Capitalism cannot defend working people – Build a workers’ alternative

This crisis is showing again that the capitalist market system that prioritises profit and which is based on competition, cannot keep society safe and is regularly hit by crises. That is why the state is being forced to intervene around the whole world, often giving most of the grants, subsidies and tax breaks to the biggest corporations and richest individuals.

But for the mass of the population, this intervention needs to be in the interest of working people and not the profits of the big companies. However, the only way to achieve this, is by implementing a democratic socialist plan of production and distribution that meets the needs of the majority in society.

The CWI believes this is the answer to the question that capitalist governments are already starting to raise about who will pay for getting out of this crisis, as they try to prepare the way for cutting living standards. The workers’ movement has to say, very clearly, that it should not be the working class, the poor, pensioners etc., who pay, but the capitalists who have made, and often hidden, fortunes both individually and in corporations.

Furthermore, the increased role of the state reveals the inability of capitalism to deal with the crisis. What is needed are workers’ governments that, with support of broader layers of society, will take into public ownership the banks, financial institutions and the large companies that dominate economies and run them under the democratic control and management of working-class people, so that we can make the decisions about what is needed. Compensation should only be paid on the basis of proven need.

To achieve this, it is necessary to build mass workers’ parties, drawing together workers, young people, socialists and activists from workplaces and communities, as well as environmental, anti-racist and anti-cuts campaigns, to provide a fighting political alternative to the pro-big business parties.

This crisis is also a test for governments, as they will be judged by what they do, their record and in whose interests they act.

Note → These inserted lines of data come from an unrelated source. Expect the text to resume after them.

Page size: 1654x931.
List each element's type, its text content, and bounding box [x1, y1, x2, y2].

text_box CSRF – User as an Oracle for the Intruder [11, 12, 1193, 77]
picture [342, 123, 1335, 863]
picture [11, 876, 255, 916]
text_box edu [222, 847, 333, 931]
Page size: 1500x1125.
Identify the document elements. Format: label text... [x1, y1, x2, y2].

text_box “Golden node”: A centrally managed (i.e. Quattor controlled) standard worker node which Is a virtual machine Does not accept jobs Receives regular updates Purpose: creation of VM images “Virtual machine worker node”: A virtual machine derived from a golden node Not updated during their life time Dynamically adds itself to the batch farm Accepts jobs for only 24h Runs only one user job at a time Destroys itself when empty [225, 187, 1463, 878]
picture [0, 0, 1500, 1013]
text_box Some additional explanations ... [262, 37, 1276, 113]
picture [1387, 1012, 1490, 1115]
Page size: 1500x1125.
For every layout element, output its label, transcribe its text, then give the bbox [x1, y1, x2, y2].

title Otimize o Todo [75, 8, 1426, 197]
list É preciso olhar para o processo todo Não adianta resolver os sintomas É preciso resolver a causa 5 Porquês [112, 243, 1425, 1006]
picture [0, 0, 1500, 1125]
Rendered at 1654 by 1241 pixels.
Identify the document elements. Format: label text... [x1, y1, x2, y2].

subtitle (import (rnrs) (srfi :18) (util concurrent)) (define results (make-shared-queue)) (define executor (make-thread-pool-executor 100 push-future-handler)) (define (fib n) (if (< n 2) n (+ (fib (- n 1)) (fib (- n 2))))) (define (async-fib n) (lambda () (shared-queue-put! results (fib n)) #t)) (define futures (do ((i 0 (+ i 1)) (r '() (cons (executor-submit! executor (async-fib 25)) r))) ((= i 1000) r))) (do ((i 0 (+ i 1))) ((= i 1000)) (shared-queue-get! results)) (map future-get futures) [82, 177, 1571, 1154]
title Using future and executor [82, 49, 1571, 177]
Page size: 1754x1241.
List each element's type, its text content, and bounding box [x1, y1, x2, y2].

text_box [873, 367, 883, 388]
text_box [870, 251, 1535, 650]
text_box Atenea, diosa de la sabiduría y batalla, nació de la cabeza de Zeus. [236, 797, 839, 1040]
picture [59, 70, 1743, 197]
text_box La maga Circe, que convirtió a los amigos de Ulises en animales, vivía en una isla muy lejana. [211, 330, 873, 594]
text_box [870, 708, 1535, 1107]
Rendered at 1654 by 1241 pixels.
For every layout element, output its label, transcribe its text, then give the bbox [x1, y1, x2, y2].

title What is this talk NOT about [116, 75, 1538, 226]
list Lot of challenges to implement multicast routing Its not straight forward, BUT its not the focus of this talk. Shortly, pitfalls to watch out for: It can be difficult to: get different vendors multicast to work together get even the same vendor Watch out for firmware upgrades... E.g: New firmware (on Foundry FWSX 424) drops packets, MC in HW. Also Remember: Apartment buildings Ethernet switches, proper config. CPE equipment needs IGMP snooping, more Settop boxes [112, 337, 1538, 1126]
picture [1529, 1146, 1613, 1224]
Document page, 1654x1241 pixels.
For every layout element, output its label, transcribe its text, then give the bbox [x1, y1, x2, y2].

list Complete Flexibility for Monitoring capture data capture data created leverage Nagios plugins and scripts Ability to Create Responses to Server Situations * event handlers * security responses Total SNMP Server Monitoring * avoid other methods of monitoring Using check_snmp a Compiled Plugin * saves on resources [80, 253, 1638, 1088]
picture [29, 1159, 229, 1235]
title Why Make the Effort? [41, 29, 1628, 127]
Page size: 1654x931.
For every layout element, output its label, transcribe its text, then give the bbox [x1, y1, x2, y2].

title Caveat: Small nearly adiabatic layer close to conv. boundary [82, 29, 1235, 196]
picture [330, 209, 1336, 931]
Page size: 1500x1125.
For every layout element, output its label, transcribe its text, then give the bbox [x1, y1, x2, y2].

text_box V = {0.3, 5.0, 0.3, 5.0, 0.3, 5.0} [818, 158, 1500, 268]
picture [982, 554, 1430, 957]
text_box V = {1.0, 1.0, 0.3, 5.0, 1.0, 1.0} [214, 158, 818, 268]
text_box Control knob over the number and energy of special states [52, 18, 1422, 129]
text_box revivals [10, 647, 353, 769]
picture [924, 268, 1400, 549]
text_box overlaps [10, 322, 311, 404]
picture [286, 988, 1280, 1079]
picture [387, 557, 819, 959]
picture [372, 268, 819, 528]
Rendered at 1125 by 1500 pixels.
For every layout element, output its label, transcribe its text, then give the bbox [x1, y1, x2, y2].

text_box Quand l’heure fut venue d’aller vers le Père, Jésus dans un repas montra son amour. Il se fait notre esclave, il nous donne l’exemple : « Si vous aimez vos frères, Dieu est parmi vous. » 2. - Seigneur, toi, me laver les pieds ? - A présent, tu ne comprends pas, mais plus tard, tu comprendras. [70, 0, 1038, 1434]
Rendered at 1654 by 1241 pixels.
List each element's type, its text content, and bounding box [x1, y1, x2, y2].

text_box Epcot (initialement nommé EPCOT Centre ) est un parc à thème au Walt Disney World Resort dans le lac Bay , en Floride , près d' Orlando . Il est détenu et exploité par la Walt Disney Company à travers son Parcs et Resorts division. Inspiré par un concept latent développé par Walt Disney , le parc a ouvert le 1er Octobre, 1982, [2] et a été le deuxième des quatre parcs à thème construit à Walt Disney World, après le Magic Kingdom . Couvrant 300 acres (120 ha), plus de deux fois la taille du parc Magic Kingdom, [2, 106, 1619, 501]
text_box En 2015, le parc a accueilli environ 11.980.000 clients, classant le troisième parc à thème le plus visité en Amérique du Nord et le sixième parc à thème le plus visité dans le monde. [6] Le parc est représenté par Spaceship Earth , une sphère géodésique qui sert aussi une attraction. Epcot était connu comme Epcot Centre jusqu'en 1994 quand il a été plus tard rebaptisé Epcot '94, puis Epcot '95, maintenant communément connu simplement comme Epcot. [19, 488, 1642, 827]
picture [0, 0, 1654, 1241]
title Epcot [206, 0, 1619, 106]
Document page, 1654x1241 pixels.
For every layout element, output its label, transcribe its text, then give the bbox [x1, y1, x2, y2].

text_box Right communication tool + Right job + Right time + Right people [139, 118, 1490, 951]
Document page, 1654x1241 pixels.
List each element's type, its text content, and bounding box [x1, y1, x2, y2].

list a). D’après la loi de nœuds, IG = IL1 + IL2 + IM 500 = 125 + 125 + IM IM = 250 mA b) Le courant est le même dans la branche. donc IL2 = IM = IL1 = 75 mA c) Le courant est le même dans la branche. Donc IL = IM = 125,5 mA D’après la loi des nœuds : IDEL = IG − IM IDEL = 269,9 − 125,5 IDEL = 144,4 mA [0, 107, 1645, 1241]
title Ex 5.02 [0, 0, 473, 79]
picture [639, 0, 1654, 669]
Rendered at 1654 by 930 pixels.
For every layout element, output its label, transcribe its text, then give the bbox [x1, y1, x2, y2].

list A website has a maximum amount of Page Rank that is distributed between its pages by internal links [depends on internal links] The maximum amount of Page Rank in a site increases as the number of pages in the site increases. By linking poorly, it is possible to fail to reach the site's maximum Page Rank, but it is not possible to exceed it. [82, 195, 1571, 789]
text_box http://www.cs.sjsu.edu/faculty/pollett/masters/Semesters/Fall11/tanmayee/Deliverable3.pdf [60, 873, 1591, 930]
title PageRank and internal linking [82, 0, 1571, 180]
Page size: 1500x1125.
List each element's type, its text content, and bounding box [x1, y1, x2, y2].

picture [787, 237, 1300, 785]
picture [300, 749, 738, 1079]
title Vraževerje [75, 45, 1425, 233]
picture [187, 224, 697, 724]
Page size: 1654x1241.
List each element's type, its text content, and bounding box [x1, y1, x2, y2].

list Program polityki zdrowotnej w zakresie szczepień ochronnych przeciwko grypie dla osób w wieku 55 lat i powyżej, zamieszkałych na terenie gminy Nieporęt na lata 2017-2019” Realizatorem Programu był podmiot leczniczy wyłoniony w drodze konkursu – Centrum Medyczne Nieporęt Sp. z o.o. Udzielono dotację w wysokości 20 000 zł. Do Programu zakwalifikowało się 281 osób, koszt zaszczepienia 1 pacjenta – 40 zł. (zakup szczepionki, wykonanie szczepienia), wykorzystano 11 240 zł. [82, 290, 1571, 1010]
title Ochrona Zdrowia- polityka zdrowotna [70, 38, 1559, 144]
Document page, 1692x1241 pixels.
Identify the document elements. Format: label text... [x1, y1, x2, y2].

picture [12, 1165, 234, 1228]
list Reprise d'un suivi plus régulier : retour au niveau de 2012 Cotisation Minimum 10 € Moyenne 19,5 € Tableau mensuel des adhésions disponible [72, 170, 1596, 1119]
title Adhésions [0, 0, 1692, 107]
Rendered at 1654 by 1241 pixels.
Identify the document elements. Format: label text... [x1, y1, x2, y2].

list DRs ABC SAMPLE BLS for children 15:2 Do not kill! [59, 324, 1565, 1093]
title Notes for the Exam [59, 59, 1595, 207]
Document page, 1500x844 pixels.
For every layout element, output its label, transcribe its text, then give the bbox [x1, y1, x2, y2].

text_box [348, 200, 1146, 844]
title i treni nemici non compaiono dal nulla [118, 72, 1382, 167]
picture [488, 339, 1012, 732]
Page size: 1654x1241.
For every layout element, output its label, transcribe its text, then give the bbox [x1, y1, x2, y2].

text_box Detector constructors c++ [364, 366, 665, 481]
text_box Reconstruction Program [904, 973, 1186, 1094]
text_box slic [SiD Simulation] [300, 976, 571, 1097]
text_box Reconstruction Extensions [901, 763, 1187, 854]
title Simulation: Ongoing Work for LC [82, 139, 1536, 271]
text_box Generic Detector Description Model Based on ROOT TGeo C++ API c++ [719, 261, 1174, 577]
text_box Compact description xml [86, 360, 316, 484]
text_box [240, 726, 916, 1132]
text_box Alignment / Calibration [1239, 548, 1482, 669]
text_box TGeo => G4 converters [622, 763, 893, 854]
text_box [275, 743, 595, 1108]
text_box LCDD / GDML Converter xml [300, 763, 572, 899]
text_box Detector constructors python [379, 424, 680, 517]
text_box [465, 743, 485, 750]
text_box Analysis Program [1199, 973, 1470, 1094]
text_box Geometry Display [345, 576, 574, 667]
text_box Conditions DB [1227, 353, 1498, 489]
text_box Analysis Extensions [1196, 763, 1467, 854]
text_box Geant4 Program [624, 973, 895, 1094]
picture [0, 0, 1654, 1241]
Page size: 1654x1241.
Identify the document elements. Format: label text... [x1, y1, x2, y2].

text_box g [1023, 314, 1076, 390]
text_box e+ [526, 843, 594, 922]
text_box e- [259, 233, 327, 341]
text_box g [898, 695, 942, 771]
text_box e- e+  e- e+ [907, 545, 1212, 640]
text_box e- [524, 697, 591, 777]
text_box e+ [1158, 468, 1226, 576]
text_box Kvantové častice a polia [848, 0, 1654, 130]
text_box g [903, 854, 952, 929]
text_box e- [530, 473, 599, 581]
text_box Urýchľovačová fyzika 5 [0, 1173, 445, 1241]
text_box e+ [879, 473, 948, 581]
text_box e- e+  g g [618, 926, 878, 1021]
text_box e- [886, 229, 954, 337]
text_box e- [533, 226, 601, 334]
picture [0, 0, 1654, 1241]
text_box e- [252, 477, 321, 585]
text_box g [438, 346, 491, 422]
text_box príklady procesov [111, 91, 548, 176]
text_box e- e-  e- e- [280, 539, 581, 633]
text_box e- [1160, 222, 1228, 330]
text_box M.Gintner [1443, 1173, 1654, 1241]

The inevitable questioning of why the crisis happened and how governments reacted needs to be highlighted by socialists; it is an opportunity to explain the exploitative and brutal character of capitalism and to build support for the goal of bringing to power governments representing and involving working people that will carry through the socialist transformation of society.

The rapid spread of the social and economic crisis is a world issue that poses sharply the need for an international solution. It will raise widespread questioning about the planet’s future not just economically but also socially and environmentally. It has shown, again, how capitalism cannot deal with social crises, let alone provide a secure life for the vast majority.

The idea of a workers’ international alternative, a socialist world where the planet’s resources are utilised for the vast majority and not exploited and ruined in the interests of the bosses and super-rich, is now even more relevant and vital than before. The building of dynamic, combative movements that fight for and implement this socialist transformation, in individual countries and internationally, is the overriding task of the day and to which the CWI is committed to.